Excerpted text.
== Segment start ==
UNITED STATES

SECURITIES AND EXCHANGE COMMISSION

Washington, D.C. 20549

  

Form 6-K

 

REPORT OF FOREIGN PRIVATE ISSUER PURSUANT TO RULE 13a-16 OR 15d-16 UNDER THE

SECURITIES EXCHANGE ACT OF 1934

 

For the month of August 2019.

 

Commission File Number: 001-35755

 

URBAN TEA, INC.

(Translation of registrant’s name into English)

 

Floor 25, No. 36, Middle Wanjiali Road

Xiyingmen Commercial Plaza

Yuhua District, Changsha

China 410014

+86 511-8673-3102

(Address of principal executive office)

 

Indicate by check mark whether the registrant files or will file annual reports under cover of Form 20-F or Form 40-F.

 

Form 20-F x   Form 40-F ¨

 

Indicate by check mark if the registrant is submitting the Form 6-K in paper as permitted by Regulation S-T Rule 101(b)(1): ¨

 

Note: Regulation S-T Rule 101(b)(1) only permits the submission in paper of a Form 6-K if submitted solely to provide an attached annual report to security holders.

 

Indicate by check mark if the registrant is submitting the Form 6-K in paper as permitted by Regulation S-T Rule 101(b)(7): ¨

 

Note: Regulation S-T Rule 101(b)(7) only permits the submission in paper of a Form 6-K if submitted to furnish a report or other document that the registrant foreign private issuer must furnish and make public under the laws of the jurisdiction in which the registrant is incorporated, domiciled or legally organized (the registrant’s “home country”), or under the rules of the home country exchange on which the registrant’s securities are traded, as long as the report or other document is not a press release, is not required to be and has not been distributed to the registrant’s security holders, and, if discussing a material event, has already been the subject of a Form 6-K submission or other Commission filing on EDGAR.
== Segment end ==
Work instruction A. Transcribe the part of the Form 6-K cover page that starts with "China 410014" and goes on through "or Form 40-F.".
Work instruction B. In the Form 6-K cover page, condense the paragraph beginning "Note: Regulation S-T Rule 101(b)(7)" into a short list of its conditions.

Saved entries.
== Segment start ==
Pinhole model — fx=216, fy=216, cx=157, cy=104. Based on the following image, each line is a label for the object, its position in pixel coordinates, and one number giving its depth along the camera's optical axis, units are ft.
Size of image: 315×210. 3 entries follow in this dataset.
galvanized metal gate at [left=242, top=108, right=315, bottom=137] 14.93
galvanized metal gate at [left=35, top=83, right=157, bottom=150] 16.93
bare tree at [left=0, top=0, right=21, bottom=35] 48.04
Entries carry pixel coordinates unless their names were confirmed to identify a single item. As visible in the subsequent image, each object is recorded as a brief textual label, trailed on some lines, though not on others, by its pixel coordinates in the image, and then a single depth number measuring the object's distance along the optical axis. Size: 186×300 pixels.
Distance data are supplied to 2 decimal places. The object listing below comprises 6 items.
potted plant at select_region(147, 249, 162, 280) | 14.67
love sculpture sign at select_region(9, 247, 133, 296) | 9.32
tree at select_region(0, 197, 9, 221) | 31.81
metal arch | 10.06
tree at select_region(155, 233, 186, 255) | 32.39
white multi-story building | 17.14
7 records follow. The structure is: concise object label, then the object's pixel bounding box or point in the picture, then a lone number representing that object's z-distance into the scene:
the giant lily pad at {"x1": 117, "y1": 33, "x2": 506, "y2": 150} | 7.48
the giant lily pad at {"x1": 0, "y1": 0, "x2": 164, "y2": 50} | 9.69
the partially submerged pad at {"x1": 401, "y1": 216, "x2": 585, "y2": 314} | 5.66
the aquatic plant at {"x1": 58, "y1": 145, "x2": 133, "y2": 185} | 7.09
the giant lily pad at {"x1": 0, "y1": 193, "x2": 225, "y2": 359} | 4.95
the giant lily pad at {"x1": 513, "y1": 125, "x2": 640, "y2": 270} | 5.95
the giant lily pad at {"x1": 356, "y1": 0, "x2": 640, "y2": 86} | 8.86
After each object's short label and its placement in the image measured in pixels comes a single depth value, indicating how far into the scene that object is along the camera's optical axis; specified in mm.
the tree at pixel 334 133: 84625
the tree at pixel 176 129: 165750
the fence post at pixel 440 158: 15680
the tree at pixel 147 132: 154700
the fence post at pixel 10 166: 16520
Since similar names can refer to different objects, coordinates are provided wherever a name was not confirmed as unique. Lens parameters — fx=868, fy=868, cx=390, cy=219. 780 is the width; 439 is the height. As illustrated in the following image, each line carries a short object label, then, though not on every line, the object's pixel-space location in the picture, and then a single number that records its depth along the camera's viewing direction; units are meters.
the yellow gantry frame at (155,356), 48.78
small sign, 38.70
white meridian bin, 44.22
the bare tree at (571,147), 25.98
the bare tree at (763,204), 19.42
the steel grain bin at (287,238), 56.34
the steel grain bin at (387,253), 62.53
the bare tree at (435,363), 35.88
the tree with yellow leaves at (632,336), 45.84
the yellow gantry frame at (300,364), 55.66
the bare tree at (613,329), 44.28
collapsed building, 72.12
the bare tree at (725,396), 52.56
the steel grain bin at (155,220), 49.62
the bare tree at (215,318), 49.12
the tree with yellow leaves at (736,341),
== Segment end ==
Answer space A.
China 410014

+86 511-8673-3102

(Address of principal executive office)

 

Indicate by check mark whether the registrant files or will file annual reports under cover of Form 20-F or Form 40-F.

Answer space B.
Rule 101(b)(7) permits a paper Form 6-K only when it furnishes a report or other document that the foreign private issuer must furnish and make public under either of these:
- the laws of its home country, where it is incorporated, domiciled or legally organized
- the rules of the home country exchange on which its securities trade

The report or document must also meet these conditions:
- it is not a press release
- it is not required to be distributed to the registrant's security holders and has not been
- if it discusses a material event, that event has already been the subject of a Form 6-K submission or other Commission filing on EDGAR